If you give way too many f**ks about everything, this is the book for you. Author Sarah Knight teaches readers how to get rid of guilt, shame and unwanted obligations, so they can stop giving a f**k about things that don’t matter – and start living the kind of life they actually want to live.

It pretty much teaches you how to say no to things without hurting people’s feelings and losing all your friends. Brill.

Big Magic, Elizabeth Gilbert

Good news for those of who loved Eat Pray Love, you’re going to lose your s**t over Big Magic. In it, Gilbert teaches her readers how to live a big, creative life – free from fear. How to get over their fears and insecurities and just start working on that creative project they’ve had kicking around in the back of their mind for years. Gilbert also has a podcast called Magic Lessons, where she mentors budding creatives – we highly recommend taking a listen.

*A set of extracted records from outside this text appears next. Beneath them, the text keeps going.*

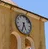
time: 5:33
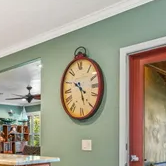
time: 10:28
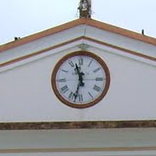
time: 11:32
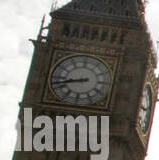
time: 8:42
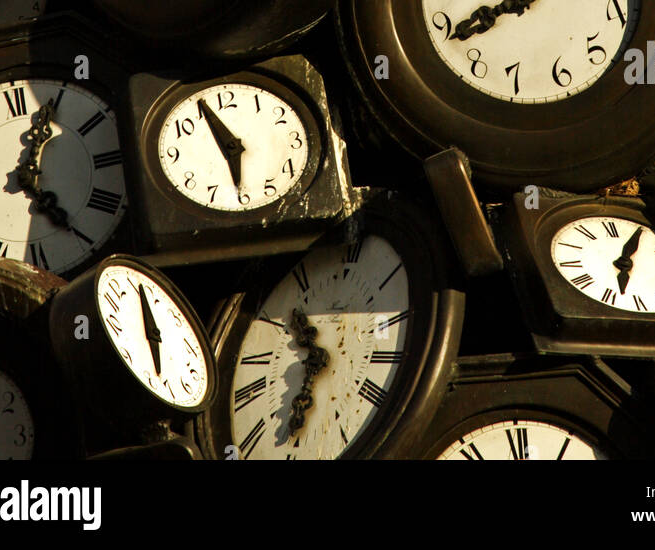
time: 10:30
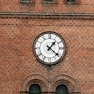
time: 1:21
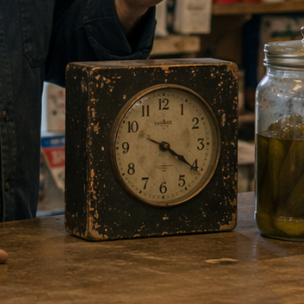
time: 4:20
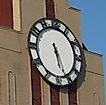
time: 5:26
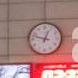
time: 12:47
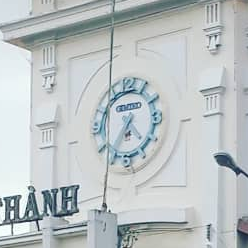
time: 4:35
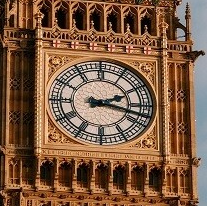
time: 2:17
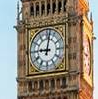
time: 9:01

Work Strife Balance, Mia Freedman

Sure, we may be a little biased here at Mamamia, but Mia Freedman’s Work Strife Balance is the ultimate book for “guilty friends, bad mums, crap wives, imperfect feminists, rebellious daughters and any girl with a big mouth and at least one foot in it”. Basically, all of us.

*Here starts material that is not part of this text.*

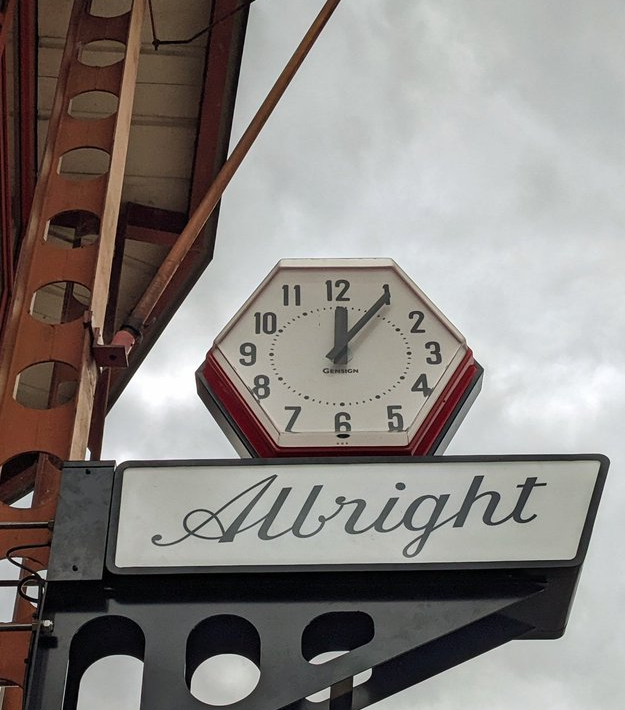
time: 12:06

In the book, Freedman weaves together personal anecdotes from her 25 years of working in the media, 20 years of being a mum, and all the lessons she learned along the way.

It’s the perfect book for any woman who’s ever felt like she’s just not coping with all the demands of modern life (again, ALL of us).

The Barefoot Investor, Scott Pape

The Barefoot Investor is one of Australia’s biggest-selling finance books, having topped the charts for the last few months. It doesn’t matter where you go; everywhere from independent hipster bookstores to chain stores has it a the top of the pile. And for good reason: author Scott Pape cuts through all the jargon to give you some of the simplest financial advice you will ever read.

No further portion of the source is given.